Thursday, June 11, 2015

Garbage


Why do we take it for granted that everything that we consume must be eventually thrown away in the trash? There is a consensus of the life and death of products in our lives: Everything is created in a factory, goes through an intermediary of uses in our lives, and then gets thrown away, and the cycle continues on and on. Everything is born and dies, just like human life. And just like human life, resources of burial (הטמנה) are growing scarcer; the burial (הטמנה) itself is harmful to the water, the air, and therein harmful to all of life on Earth.

I bought lemonade today in a plastic cup in downtown Jerusalem. I keep forgetting not to do that, until the cup is in my hands and I realize that I just created more waste. The habit of creating waste and encouraging modern consumerism is our daily routine; it's so deeply rooted in our every mundane action. Even if everything recyclable was recycled and everything compostable was composted, we would still be using a lot of energy and space for these processes. And we all know that hardly any stores and restaurants recycle and compost. For instance, all the food left over on the plate at the restaurant gets thrown into the green bin with all the other trash people throw in, it gets driven to the Negev desert, buried in a landfill, inside plastic bags and among other sorts of materials, rots and releases methane gas, which is toxic.
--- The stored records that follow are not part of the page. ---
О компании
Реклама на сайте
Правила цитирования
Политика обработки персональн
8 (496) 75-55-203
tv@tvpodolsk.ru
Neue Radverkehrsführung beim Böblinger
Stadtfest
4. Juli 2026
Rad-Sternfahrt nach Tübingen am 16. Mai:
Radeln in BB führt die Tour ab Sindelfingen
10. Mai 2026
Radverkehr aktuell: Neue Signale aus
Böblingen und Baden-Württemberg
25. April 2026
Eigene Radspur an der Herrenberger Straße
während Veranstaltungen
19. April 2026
I compost all organic waste, I consume near to zero products that aren't food (on the rare occasion of buying clothes it's at second-hand stores), reuse and recycle as much as possible (I don't use any plastic bags, except - unfortunately - the ones that pasta or lettuce come in), and I still sadly do have about a shopping-bag amount of garbage to throw out once a month. I know it's possible to live in a way that will create zero waste. Everything can be reduced and reused. What is bought in plastic bags can be bought without (even vegetables like mushrooms and lettuce, which generally are sold in packages or bags, can be found without these, when bought in open markets or organic stores).
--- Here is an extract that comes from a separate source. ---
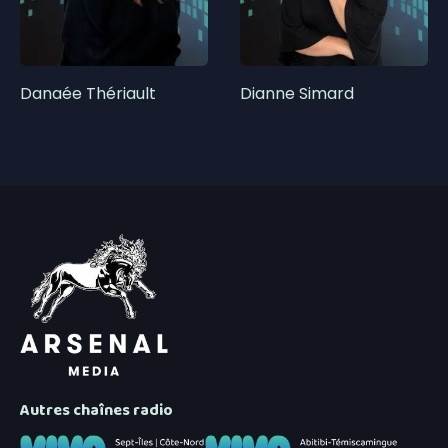
Danaée Thériault
Dianne Simard
Autres chaînes radio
I think this issue is of paramount importance, because it comprises in it the cycle of creation and death itself of all matter on Earth. In nature, nothing is wasted. Everything is reused, everything has a purpose. Frankly, we humans are slowly but surely destroying the Earth, and ignorantly passing on this culture of destruction generation after generation.

I keep thinking of the environmental disaster the majority (or all) of the population is responsible for, and I get more and more anxious to change the situation. My next studies will hopefully be education and environmental studies, and I already have all sorts of ideas to try to raise awareness and teach the public about the environment (such as educational programs for teachers, who will then be able to teach their students about these issues). I feel like this is almost hopeless. Too few people are environmentalists while too many people are consumerists.

There is a handful of people who don't create waste; who live simply; who don't consume what they don't need. But that is amidst a roaring ocean of billions of people who regularly consume and throw away every single thing they buy (most of which they don't even need). The animal industry is of course also very wasteful of resources and creates environmental chaos, and food in general is the most toxic when thrown into the landfills.

I think we should all start now, by trying to minimize (to nothing) the garbage we produce, trying to resist the notion that everything must be thrown away. Nothing has to be thrown away, nothing SHOULD be thrown away. If we are throwing so much out, something is wrong here.